(Dataset items)
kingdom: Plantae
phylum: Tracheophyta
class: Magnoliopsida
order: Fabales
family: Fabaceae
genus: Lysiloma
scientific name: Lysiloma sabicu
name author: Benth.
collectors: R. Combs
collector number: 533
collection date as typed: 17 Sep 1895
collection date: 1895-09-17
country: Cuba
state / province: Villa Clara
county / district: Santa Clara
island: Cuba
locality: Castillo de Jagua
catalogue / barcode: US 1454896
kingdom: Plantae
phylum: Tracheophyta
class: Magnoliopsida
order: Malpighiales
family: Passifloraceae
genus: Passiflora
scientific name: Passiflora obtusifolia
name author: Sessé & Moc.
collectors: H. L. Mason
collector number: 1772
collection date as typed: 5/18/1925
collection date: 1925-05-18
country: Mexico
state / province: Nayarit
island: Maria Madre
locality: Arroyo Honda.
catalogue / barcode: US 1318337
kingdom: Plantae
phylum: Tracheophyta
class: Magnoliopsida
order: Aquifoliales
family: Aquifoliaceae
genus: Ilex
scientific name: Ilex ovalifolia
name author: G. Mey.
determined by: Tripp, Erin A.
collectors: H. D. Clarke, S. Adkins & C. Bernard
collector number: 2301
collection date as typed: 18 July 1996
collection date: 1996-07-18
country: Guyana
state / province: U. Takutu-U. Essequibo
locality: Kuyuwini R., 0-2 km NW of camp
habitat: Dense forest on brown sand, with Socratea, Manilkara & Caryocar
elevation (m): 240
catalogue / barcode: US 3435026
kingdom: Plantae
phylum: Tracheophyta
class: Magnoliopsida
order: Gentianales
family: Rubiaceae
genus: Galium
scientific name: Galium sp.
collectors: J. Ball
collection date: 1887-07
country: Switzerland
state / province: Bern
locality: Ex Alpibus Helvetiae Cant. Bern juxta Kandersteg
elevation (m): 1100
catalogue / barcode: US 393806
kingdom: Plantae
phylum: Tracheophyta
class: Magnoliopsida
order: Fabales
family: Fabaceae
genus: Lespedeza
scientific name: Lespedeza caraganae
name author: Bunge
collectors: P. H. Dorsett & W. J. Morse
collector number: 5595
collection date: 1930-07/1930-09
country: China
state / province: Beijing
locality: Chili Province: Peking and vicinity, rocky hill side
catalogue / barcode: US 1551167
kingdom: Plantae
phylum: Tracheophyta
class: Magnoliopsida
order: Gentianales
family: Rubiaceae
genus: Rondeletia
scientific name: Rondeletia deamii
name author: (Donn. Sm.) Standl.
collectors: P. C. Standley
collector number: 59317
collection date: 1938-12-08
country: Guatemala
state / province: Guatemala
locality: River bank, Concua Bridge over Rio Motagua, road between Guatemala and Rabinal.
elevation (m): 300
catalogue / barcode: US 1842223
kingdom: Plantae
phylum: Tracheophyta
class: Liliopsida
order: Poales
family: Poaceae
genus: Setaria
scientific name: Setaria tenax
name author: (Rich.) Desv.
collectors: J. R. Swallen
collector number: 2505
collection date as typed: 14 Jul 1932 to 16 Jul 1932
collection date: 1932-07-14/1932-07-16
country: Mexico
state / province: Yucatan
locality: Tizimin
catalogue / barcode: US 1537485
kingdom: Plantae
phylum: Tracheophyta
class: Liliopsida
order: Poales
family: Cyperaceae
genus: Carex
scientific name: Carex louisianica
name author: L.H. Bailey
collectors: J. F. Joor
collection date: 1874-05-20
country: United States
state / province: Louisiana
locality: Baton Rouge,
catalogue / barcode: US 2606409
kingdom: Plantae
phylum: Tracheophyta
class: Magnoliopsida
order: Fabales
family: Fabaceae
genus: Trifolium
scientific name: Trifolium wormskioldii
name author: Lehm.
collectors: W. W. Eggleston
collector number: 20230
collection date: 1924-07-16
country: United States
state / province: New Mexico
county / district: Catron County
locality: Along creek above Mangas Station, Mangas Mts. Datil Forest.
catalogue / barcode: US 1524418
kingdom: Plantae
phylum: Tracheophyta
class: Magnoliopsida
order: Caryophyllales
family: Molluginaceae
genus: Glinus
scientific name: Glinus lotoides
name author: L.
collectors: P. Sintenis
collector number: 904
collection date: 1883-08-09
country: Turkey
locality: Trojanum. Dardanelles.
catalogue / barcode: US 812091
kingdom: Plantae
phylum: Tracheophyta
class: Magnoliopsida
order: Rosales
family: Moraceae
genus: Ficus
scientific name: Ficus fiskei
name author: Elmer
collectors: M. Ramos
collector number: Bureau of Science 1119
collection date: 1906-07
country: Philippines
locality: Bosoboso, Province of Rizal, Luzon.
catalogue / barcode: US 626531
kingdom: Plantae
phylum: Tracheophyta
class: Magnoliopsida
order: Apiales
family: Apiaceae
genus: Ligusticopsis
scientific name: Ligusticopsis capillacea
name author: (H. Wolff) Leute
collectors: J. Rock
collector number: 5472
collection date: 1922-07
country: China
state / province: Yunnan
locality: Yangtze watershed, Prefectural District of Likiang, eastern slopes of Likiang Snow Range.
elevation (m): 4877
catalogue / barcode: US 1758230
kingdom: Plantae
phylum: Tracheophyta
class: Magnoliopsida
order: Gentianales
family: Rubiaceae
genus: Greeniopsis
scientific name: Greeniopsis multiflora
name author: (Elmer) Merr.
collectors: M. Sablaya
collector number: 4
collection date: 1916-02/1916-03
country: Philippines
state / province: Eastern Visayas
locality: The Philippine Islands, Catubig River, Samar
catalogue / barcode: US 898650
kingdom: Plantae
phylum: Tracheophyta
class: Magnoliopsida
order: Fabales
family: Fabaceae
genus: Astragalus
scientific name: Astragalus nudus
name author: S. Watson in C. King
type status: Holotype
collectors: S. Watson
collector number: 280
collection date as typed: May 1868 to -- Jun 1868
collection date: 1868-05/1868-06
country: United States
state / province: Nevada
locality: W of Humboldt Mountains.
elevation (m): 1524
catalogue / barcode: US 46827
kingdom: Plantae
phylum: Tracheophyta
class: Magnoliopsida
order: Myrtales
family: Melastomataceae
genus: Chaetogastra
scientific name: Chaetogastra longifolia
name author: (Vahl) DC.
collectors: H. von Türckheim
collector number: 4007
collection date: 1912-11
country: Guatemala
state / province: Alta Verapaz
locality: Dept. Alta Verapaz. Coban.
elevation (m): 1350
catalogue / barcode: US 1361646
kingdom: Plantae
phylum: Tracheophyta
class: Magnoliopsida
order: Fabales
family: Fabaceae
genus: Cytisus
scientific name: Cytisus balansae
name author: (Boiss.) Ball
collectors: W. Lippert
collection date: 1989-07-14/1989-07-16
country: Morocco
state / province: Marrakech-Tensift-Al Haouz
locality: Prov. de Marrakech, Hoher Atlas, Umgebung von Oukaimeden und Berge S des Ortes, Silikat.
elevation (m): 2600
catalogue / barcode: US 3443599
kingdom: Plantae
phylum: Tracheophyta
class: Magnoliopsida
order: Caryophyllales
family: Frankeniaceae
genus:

TASK REQUIREMENTS: Render every line of the records above as a numbered list, omitting any blank lines.

REPLY:
1. kingdom: Plantae
2. phylum: Tracheophyta
3. class: Magnoliopsida
4. order: Fabales
5. family: Fabaceae
6. genus: Lysiloma
7. scientific name: Lysiloma sabicu
8. name author: Benth.
9. collectors: R. Combs
10. collector number: 533
11. collection date as typed: 17 Sep 1895
12. collection date: 1895-09-17
13. country: Cuba
14. state / province: Villa Clara
15. county / district: Santa Clara
16. island: Cuba
17. locality: Castillo de Jagua
18. catalogue / barcode: US 1454896
19. kingdom: Plantae
20. phylum: Tracheophyta
21. class: Magnoliopsida
22. order: Malpighiales
23. family: Passifloraceae
24. genus: Passiflora
25. scientific name: Passiflora obtusifolia
26. name author: Sessé & Moc.
27. collectors: H. L. Mason
28. collector number: 1772
29. collection date as typed: 5/18/1925
30. collection date: 1925-05-18
31. country: Mexico
32. state / province: Nayarit
33. island: Maria Madre
34. locality: Arroyo Honda.
35. catalogue / barcode: US 1318337
36. kingdom: Plantae
37. phylum: Tracheophyta
38. class: Magnoliopsida
39. order: Aquifoliales
40. family: Aquifoliaceae
41. genus: Ilex
42. scientific name: Ilex ovalifolia
43. name author: G. Mey.
44. determined by: Tripp, Erin A.
45. collectors: H. D. Clarke, S. Adkins & C. Bernard
46. collector number: 2301
47. collection date as typed: 18 July 1996
48. collection date: 1996-07-18
49. country: Guyana
50. state / province: U. Takutu-U. Essequibo
51. locality: Kuyuwini R., 0-2 km NW of camp
52. habitat: Dense forest on brown sand, with Socratea, Manilkara & Caryocar
53. elevation (m): 240
54. catalogue / barcode: US 3435026
55. kingdom: Plantae
56. phylum: Tracheophyta
57. class: Magnoliopsida
58. order: Gentianales
59. family: Rubiaceae
60. genus: Galium
61. scientific name: Galium sp.
62. collectors: J. Ball
63. collection date: 1887-07
64. country: Switzerland
65. state / province: Bern
66. locality: Ex Alpibus Helvetiae Cant. Bern juxta Kandersteg
67. elevation (m): 1100
68. catalogue / barcode: US 393806
69. kingdom: Plantae
70. phylum: Tracheophyta
71. class: Magnoliopsida
72. order: Fabales
73. family: Fabaceae
74. genus: Lespedeza
75. scientific name: Lespedeza caraganae
76. name author: Bunge
77. collectors: P. H. Dorsett & W. J. Morse
78. collector number: 5595
79. collection date: 1930-07/1930-09
80. country: China
81. state / province: Beijing
82. locality: Chili Province: Peking and vicinity, rocky hill side
83. catalogue / barcode: US 1551167
84. kingdom: Plantae
85. phylum: Tracheophyta
86. class: Magnoliopsida
87. order: Gentianales
88. family: Rubiaceae
89. genus: Rondeletia
90. scientific name: Rondeletia deamii
91. name author: (Donn. Sm.) Standl.
92. collectors: P. C. Standley
93. collector number: 59317
94. collection date: 1938-12-08
95. country: Guatemala
96. state / province: Guatemala
97. locality: River bank, Concua Bridge over Rio Motagua, road between Guatemala and Rabinal.
98. elevation (m): 300
99. catalogue / barcode: US 1842223
100. kingdom: Plantae
101. phylum: Tracheophyta
102. class: Liliopsida
103. order: Poales
104. family: Poaceae
105. genus: Setaria
106. scientific name: Setaria tenax
107. name author: (Rich.) Desv.
108. collectors: J. R. Swallen
109. collector number: 2505
110. collection date as typed: 14 Jul 1932 to 16 Jul 1932
111. collection date: 1932-07-14/1932-07-16
112. country: Mexico
113. state / province: Yucatan
114. locality: Tizimin
115. catalogue / barcode: US 1537485
116. kingdom: Plantae
117. phylum: Tracheophyta
118. class: Liliopsida
119. order: Poales
120. family: Cyperaceae
121. genus: Carex
122. scientific name: Carex louisianica
123. name author: L.H. Bailey
124. collectors: J. F. Joor
125. collection date: 1874-05-20
126. country: United States
127. state / province: Louisiana
128. locality: Baton Rouge,
129. catalogue / barcode: US 2606409
130. kingdom: Plantae
131. phylum: Tracheophyta
132. class: Magnoliopsida
133. order: Fabales
134. family: Fabaceae
135. genus: Trifolium
136. scientific name: Trifolium wormskioldii
137. name author: Lehm.
138. collectors: W. W. Eggleston
139. collector number: 20230
140. collection date: 1924-07-16
141. country: United States
142. state / province: New Mexico
143. county / district: Catron County
144. locality: Along creek above Mangas Station, Mangas Mts. Datil Forest.
145. catalogue / barcode: US 1524418
146. kingdom: Plantae
147. phylum: Tracheophyta
148. class: Magnoliopsida
149. order: Caryophyllales
150. family: Molluginaceae
151. genus: Glinus
152. scientific name: Glinus lotoides
153. name author: L.
154. collectors: P. Sintenis
155. collector number: 904
156. collection date: 1883-08-09
157. country: Turkey
158. locality: Trojanum. Dardanelles.
159. catalogue / barcode: US 812091
160. kingdom: Plantae
161. phylum: Tracheophyta
162. class: Magnoliopsida
163. order: Rosales
164. family: Moraceae
165. genus: Ficus
166. scientific name: Ficus fiskei
167. name author: Elmer
168. collectors: M. Ramos
169. collector number: Bureau of Science 1119
170. collection date: 1906-07
171. country: Philippines
172. locality: Bosoboso, Province of Rizal, Luzon.
173. catalogue / barcode: US 626531
174. kingdom: Plantae
175. phylum: Tracheophyta
176. class: Magnoliopsida
177. order: Apiales
178. family: Apiaceae
179. genus: Ligusticopsis
180. scientific name: Ligusticopsis capillacea
181. name author: (H. Wolff) Leute
182. collectors: J. Rock
183. collector number: 5472
184. collection date: 1922-07
185. country: China
186. state / province: Yunnan
187. locality: Yangtze watershed, Prefectural District of Likiang, eastern slopes of Likiang Snow Range.
188. elevation (m): 4877
189. catalogue / barcode: US 1758230
190. kingdom: Plantae
191. phylum: Tracheophyta
192. class: Magnoliopsida
193. order: Gentianales
194. family: Rubiaceae
195. genus: Greeniopsis
196. scientific name: Greeniopsis multiflora
197. name author: (Elmer) Merr.
198. collectors: M. Sablaya
199. collector number: 4
200. collection date: 1916-02/1916-03
201. country: Philippines
202. state / province: Eastern Visayas
203. locality: The Philippine Islands, Catubig River, Samar
204. catalogue / barcode: US 898650
205. kingdom: Plantae
206. phylum: Tracheophyta
207. class: Magnoliopsida
208. order: Fabales
209. family: Fabaceae
210. genus: Astragalus
211. scientific name: Astragalus nudus
212. name author: S. Watson in C. King
213. type status: Holotype
214. collectors: S. Watson
215. collector number: 280
216. collection date as typed: May 1868 to -- Jun 1868
217. collection date: 1868-05/1868-06
218. country: United States
219. state / province: Nevada
220. locality: W of Humboldt Mountains.
221. elevation (m): 1524
222. catalogue / barcode: US 46827
223. kingdom: Plantae
224. phylum: Tracheophyta
225. class: Magnoliopsida
226. order: Myrtales
227. family: Melastomataceae
228. genus: Chaetogastra
229. scientific name: Chaetogastra longifolia
230. name author: (Vahl) DC.
231. collectors: H. von Türckheim
232. collector number: 4007
233. collection date: 1912-11
234. country: Guatemala
235. state / province: Alta Verapaz
236. locality: Dept. Alta Verapaz. Coban.
237. elevation (m): 1350
238. catalogue / barcode: US 1361646
239. kingdom: Plantae
240. phylum: Tracheophyta
241. class: Magnoliopsida
242. order: Fabales
243. family: Fabaceae
244. genus: Cytisus
245. scientific name: Cytisus balansae
246. name author: (Boiss.) Ball
247. collectors: W. Lippert
248. collection date: 1989-07-14/1989-07-16
249. country: Morocco
250. state / province: Marrakech-Tensift-Al Haouz
251. locality: Prov. de Marrakech, Hoher Atlas, Umgebung von Oukaimeden und Berge S des Ortes, Silikat.
252. elevation (m): 2600
253. catalogue / barcode: US 3443599
254. kingdom: Plantae
255. phylum: Tracheophyta
256. class: Magnoliopsida
257. order: Caryophyllales
258. family: Frankeniaceae
259. genus:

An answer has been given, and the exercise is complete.